Квистус остановился; его пальцы машинально полезли за монетой. Вдруг его осенила мысль.
— Вы, наверное, вели дьявольскую жизнь, — сказал он, — если дошли до подобного состояния.
— Зачем это вам? — буркнул проситель, подозрительно рассматривая Квистуса, но все еще с протянутой рукой.
— Я совсем не хочу вам проповедовать, — сказал Квистус. — Но я хотел бы знать… Вы видели, наверное, много преступлений на своем веку?
— Если вы спрашиваете мое мнение, — ответил он, — то в этом лучшем из миров — только и существует одно преступление.

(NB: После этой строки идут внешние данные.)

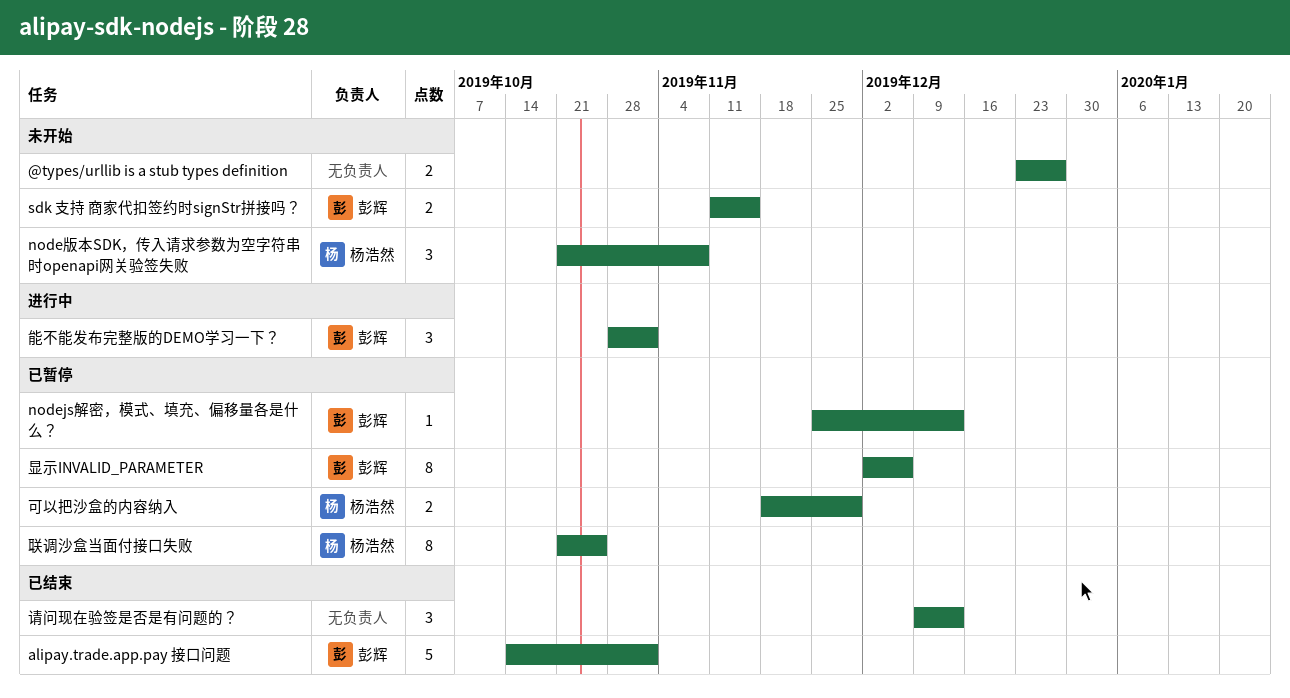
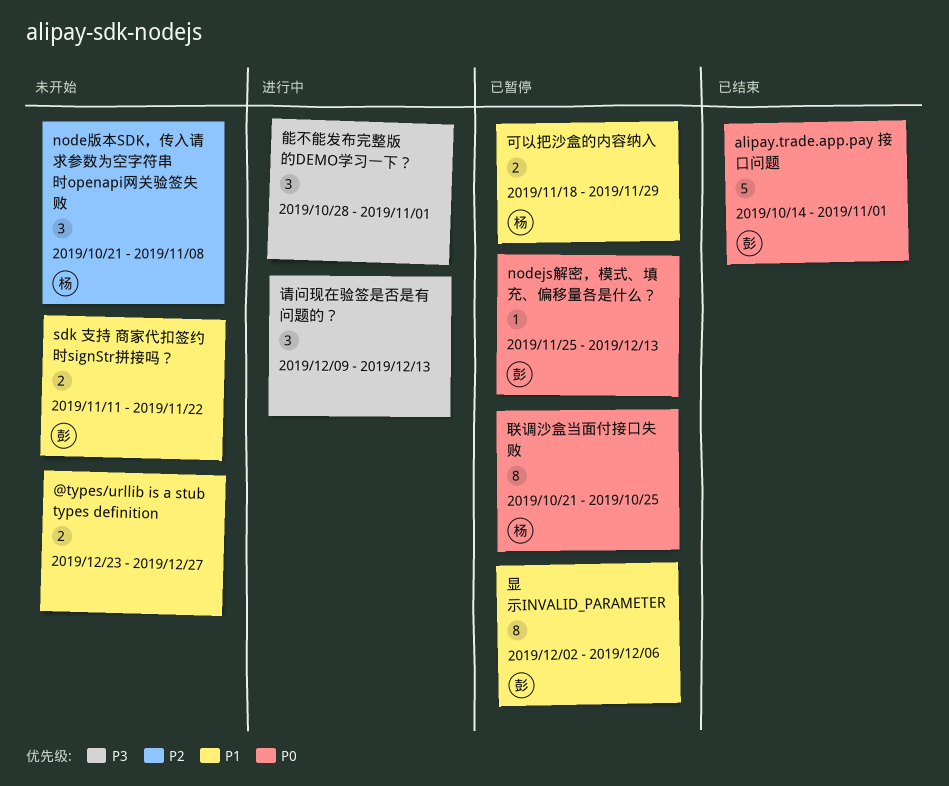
sdk 支持 商家代扣签约时signStr拼接吗？, due: Nov 15 -> Nov 22
能不能发布完整版的DEMO学习一下？, owner: 彭辉 -> none
请问现在验签是否是有问题的？, status: 已结束 -> 进行中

Он не сказал лучшем из миров, а употребил другое выражение не из тех, которое употребил бы Квистус, но вполне доказал ему, что его собеседник держится одного с ним взгляда на «мир».
— Если вы мне укажете на некоторые из них, я дам вам полкроны.
В глазах бродяги мелькнуло удивление.
— Для чего это вам?
— Это мое дело, — ответил Квистус.
Проснувшийся кэбмен вылез из экипажа.
— Кэб, сэр? — крикнул он через улицу.
— Да, — ответил Квистус.
— Половину кроны? — спросил бродяга.
— Конечно, — подтвердил Квистус.
— Тогда я вам расскажу, господин. Я был букмейером на скачках. И вот я вам скажу, что нет больше преступлений, чем там. Если вам хочется видеть преступнейшее преступление, пойдите на скачки. — Он откашлялся, но шепот сделался еще невнятнее.
— Я был там и потерял голос.
Квистус посмотрел на жалкие преступные остатки человека, умирающего от желания и преступления, под тенью одного из главных символов силы и величия жизни.
— Вы выглядите совсем больным, — заметил он.
— Чахотка, — прохрипел бродяга.
Квистус содрогнулся. Кэбмен освободил унылую лошадь от торбы, влез на козлы и повернул экипаж.
— Очень благодарен вам за ваше сообщение, — сказал Квистус. — Вот полсоверена.
От удивления и неожиданности он издал что-то вроде кошачьего урчания и крепко зажал необычную для него монету в руке. Через несколько минут езды Квистуса, как молотом, поразила одна мысль. Он яростно ударил кулаком по сиденью.
— Какой дурак! Какой я совершеннейший дурак! — вскричал он.
Он только что сообразил, что дьявол только что в это майское утро предоставил ему возможность совершить подлость, и он не воспользовался этим. Вместо того, чтобы дать бродяге десять шиллингов, он должен был расхохотаться ему в лицо, поиздеваться над его видом и уехать, не давая ему обещанной полкроны. Пропустить между рук такой удобный случай. Он должен, как герцог Гварнери, привесить себе дощечку, чтобы не забывать своих намерений.
Вернувшись домой, он прежде всего заглянул в маленькую комнатку сзади кухни. Блаженствующая сладко спала со счастливой улыбкой на устах и с запиской на переднике.
Здесь также представлялась возможность подлости. Он мог вытолкнуть ее за дверь. Но критически осмотрев ее, он прикинул, что в ней около двенадцати тонн. Он не был атлетом. Его вычисления прервались зевком, он потушил свет и совершенно сонный мирно отправился в постель.